Seeing the finished show for the first time made her realize the stark difference between her character and the show’s mostly male cast. While she plays Dorothy with a certain dramatic seriousness, the men are in full comedy mode most of the time, and the effect is startling. “It’s a throbbing heap of really stupid men, with a shiny smart nugget of a woman in the middle who’s barely seen but watching it all,” laughs Headey.
Headey has previously played a woman lurking behind the scenes of political intrigue. As the ruthless, relentless Sirsi on “Game of Thrones,” she’s someone willing to sacrifice anything to gain power.
Headey, herself, is also a mother who cares about politics – although unlike Sirsi, who only wants to gain power, or Dorothy, who works firmly within the political system, the real Headey instead spends most of her time working with those in power. spends fighting with what to be. She has been a staunch advocate for refugees, working with the International Rescue Committee to draw attention to the global refugee crisis. The British actor has also been vocally political on his social media platforms, and after trolls shamed him for posting a video of Alexandria Ocasio-Cortez in 2019, he had a clear message. “I care about the climate, I care about my children and their future, I care about my friends and their children and their future, I care about the ongoing crisis, the humanitarian crisis around the world,” she said in a video those days. “If that offends you, or makes you think actors have no place in the world to have opinions – f*ck off. Unfollow me and I won’t cry.”

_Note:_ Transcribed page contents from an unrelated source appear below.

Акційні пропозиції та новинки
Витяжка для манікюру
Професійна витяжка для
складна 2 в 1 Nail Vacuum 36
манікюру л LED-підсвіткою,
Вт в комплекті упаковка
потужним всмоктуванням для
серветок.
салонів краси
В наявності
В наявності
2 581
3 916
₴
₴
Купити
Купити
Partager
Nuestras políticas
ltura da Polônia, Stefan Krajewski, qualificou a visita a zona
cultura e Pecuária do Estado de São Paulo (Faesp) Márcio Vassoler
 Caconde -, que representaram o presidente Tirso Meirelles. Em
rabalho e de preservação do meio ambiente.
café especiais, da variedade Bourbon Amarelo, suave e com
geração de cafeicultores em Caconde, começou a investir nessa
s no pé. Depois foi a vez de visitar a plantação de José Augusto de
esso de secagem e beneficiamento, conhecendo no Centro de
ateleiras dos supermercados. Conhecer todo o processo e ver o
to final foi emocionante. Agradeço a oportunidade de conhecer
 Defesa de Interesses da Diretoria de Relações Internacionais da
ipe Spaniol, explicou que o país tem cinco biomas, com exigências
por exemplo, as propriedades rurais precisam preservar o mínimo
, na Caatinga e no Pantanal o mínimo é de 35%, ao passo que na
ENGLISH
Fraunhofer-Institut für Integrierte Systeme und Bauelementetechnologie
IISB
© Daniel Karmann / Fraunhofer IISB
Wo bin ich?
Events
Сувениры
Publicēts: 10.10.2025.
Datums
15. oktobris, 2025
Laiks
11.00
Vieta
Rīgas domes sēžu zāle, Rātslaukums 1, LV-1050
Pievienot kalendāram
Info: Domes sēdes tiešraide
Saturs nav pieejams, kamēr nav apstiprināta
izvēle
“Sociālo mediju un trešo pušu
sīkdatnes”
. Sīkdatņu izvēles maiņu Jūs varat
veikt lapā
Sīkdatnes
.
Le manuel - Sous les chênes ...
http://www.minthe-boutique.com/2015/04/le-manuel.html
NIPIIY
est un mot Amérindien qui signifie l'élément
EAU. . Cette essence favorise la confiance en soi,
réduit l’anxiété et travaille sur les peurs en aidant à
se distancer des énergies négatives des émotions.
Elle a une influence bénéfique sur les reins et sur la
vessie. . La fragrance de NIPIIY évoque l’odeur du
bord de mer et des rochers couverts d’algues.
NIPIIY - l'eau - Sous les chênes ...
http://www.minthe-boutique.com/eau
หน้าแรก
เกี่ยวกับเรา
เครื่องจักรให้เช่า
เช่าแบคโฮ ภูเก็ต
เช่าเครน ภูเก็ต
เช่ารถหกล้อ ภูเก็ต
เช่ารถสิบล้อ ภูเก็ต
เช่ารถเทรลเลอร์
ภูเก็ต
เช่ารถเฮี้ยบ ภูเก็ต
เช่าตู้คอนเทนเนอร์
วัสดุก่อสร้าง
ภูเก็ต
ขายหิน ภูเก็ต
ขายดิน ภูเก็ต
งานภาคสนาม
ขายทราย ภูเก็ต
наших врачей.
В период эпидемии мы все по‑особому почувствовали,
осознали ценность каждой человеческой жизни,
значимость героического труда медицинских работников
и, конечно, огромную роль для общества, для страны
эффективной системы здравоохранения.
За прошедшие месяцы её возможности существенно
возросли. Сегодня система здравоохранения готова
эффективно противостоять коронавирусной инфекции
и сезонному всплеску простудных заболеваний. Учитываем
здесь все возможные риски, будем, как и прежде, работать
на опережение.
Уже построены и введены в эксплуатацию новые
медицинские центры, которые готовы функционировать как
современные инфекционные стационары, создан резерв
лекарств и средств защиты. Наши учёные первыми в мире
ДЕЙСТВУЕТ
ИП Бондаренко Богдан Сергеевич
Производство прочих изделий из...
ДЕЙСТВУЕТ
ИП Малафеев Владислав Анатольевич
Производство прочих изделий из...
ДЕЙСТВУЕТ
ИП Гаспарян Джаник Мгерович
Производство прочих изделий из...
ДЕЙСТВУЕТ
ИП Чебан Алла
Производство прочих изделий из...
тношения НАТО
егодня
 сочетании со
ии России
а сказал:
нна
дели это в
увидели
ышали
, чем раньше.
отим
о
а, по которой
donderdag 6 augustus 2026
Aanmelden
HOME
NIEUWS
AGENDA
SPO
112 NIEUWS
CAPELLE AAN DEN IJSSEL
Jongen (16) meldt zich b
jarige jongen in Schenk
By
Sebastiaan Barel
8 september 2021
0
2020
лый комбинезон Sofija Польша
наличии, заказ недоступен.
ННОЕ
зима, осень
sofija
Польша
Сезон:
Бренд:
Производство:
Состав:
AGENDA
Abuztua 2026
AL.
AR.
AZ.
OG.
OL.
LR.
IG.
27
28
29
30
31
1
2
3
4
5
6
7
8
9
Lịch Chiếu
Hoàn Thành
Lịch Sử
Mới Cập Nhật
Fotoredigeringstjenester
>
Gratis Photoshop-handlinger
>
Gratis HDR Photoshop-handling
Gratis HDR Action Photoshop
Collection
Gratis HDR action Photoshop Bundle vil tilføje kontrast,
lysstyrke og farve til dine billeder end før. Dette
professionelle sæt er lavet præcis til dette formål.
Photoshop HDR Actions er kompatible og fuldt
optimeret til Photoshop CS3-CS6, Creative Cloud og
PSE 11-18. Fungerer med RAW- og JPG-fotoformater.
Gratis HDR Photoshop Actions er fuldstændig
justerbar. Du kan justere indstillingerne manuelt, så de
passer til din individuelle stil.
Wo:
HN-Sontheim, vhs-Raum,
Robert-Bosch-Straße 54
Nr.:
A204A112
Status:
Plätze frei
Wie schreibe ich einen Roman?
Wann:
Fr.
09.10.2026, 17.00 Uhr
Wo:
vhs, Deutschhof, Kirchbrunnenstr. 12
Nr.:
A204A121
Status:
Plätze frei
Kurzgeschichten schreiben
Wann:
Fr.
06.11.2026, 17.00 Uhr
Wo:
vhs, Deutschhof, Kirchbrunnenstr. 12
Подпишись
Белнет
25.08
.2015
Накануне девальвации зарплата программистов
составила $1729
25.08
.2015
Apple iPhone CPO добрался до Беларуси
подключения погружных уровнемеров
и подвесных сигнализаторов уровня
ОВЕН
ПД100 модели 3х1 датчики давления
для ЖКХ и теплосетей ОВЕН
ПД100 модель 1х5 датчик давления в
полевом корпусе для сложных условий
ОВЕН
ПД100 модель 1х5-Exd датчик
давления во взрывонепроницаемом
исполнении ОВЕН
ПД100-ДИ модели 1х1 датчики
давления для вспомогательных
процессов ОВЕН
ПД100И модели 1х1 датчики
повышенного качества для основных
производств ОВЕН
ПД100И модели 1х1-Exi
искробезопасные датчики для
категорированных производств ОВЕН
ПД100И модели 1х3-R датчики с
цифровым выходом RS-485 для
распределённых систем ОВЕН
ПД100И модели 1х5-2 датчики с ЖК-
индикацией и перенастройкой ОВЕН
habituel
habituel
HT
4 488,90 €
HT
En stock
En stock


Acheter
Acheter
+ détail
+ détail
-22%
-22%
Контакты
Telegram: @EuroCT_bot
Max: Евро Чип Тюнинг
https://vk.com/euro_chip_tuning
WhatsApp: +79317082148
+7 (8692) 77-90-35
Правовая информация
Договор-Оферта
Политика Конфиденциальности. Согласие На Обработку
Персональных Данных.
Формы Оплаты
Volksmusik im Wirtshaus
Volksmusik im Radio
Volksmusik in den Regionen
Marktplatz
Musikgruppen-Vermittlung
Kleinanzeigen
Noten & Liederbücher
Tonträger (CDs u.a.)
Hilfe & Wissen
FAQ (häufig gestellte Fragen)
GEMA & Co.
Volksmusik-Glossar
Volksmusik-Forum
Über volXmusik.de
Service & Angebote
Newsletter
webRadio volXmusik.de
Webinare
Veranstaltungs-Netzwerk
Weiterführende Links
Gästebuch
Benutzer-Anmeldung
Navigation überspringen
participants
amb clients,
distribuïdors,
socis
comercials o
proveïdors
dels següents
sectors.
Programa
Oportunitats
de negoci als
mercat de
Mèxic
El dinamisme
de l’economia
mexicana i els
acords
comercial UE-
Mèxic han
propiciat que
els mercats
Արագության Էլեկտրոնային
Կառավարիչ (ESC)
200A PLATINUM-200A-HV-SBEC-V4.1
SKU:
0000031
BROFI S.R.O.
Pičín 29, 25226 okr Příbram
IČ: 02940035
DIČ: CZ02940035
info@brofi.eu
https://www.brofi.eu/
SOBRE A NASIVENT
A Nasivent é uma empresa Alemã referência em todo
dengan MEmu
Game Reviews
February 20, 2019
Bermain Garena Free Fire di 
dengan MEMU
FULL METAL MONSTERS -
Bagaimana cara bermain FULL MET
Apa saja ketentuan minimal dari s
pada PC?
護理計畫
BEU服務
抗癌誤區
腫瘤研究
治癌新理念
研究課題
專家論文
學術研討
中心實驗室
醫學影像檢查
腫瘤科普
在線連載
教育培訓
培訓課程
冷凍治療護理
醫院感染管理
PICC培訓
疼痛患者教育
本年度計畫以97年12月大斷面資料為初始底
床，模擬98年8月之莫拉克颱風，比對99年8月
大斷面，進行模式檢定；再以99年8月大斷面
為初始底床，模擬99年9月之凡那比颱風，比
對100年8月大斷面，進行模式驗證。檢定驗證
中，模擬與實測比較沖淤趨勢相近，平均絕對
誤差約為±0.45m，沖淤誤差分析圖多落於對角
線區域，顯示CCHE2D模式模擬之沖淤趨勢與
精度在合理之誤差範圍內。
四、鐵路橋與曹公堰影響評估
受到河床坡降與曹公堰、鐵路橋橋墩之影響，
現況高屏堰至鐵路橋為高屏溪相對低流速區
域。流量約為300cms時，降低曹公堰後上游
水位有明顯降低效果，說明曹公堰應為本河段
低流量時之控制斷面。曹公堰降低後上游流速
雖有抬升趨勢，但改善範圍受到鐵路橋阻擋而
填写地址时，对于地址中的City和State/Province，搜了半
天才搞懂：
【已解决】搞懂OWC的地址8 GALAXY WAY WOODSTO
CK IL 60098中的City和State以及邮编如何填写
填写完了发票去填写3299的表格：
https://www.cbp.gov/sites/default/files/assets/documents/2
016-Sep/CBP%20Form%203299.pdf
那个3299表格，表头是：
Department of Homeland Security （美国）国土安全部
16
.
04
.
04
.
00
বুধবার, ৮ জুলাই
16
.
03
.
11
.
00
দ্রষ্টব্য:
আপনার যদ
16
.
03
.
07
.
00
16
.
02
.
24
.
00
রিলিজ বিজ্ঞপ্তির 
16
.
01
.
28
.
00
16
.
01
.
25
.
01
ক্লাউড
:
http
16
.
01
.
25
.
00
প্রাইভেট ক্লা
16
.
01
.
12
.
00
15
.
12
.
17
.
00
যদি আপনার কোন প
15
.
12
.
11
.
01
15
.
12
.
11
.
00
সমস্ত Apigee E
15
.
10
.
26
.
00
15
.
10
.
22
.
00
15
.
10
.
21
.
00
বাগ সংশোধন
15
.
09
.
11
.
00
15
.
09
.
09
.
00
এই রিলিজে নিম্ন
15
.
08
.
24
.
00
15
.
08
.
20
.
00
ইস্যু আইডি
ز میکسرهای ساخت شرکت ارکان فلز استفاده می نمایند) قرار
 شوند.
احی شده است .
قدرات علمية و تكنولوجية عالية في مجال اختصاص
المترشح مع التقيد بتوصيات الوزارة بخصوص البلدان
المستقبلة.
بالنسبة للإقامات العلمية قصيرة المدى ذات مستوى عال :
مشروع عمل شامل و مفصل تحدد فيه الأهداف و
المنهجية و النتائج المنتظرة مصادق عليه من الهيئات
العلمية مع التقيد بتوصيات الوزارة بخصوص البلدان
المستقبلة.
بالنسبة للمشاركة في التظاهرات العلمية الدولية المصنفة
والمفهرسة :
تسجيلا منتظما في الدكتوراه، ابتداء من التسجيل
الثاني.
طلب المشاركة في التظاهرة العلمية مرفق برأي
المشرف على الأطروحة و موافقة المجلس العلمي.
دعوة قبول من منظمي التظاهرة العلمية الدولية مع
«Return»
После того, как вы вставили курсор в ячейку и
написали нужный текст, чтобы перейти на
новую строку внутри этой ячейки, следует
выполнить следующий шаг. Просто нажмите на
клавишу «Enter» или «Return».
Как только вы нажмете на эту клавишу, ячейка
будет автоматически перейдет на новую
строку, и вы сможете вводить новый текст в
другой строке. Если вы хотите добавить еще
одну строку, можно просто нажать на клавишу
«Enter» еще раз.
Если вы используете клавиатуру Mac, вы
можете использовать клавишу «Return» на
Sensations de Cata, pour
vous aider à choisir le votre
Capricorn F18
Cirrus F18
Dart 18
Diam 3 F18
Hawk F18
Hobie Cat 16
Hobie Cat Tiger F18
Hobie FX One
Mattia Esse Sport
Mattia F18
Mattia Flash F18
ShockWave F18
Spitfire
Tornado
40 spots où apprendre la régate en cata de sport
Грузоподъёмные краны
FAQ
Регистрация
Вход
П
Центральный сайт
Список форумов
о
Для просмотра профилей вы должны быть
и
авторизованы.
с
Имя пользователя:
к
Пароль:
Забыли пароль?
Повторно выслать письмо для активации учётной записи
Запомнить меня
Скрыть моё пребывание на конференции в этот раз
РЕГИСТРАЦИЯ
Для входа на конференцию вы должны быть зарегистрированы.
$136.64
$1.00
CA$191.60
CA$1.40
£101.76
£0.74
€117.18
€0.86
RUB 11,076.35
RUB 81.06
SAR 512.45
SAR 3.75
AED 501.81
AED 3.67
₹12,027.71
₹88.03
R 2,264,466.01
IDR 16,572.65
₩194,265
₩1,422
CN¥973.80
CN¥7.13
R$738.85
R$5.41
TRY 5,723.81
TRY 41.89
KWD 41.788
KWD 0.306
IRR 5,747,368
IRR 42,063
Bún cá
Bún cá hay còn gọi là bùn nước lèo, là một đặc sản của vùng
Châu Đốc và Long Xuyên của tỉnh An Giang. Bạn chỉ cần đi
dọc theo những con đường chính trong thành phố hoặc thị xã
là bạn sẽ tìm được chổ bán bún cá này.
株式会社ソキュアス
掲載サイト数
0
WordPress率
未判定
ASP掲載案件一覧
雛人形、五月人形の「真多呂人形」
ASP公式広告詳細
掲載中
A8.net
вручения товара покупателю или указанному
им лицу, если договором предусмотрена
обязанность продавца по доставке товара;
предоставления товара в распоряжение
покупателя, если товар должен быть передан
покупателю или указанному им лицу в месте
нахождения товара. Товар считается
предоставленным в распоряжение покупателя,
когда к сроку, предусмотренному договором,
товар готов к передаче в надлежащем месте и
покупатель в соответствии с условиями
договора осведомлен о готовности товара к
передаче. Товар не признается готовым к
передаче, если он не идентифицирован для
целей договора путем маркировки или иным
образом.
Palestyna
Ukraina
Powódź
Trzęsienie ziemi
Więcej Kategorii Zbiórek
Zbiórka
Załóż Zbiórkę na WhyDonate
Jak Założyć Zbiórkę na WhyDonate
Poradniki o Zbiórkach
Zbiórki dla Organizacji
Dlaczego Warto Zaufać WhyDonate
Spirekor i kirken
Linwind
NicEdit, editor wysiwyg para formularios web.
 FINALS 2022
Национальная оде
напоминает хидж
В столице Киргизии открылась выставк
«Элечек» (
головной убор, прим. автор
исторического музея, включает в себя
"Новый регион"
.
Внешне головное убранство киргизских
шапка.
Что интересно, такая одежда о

Like Dorothy and Circe, Headey loves her children — but while the offspring of her fictional characters often find themselves too close to explosive consequences, the real-life actress focuses on making sure her children, 13-year-old Wylie and 7- Keeps Year-old Teddy is out of touch with the toxic wasteland that is political territory. “I find it a circus of madness,” she says. It’s a dark road.” “I get into some issues and topics, but it’s not usually a political household. I talk to my kids about everything, because this world is crazy.”
She explains that it is difficult for a person of any age to live in a world where political motivation is often rooted in greed. “It’s painful, right? It’s chest pain,” she says. “It hurts your head when you wake up and you’re like – it’s just another day in the face of greed and stupidity, and we must toe the line and hold true.”
Yet, despite her doubts and fears, she isn’t going to stop fighting for a better world anytime soon. “You have to advocate. You have to raise your voice,” she says. “I think that’s probably what I teach my kids, hopefully more than anything. You have to be on the good side.”
‘White House Plumber’ is now streaming on HBO Max.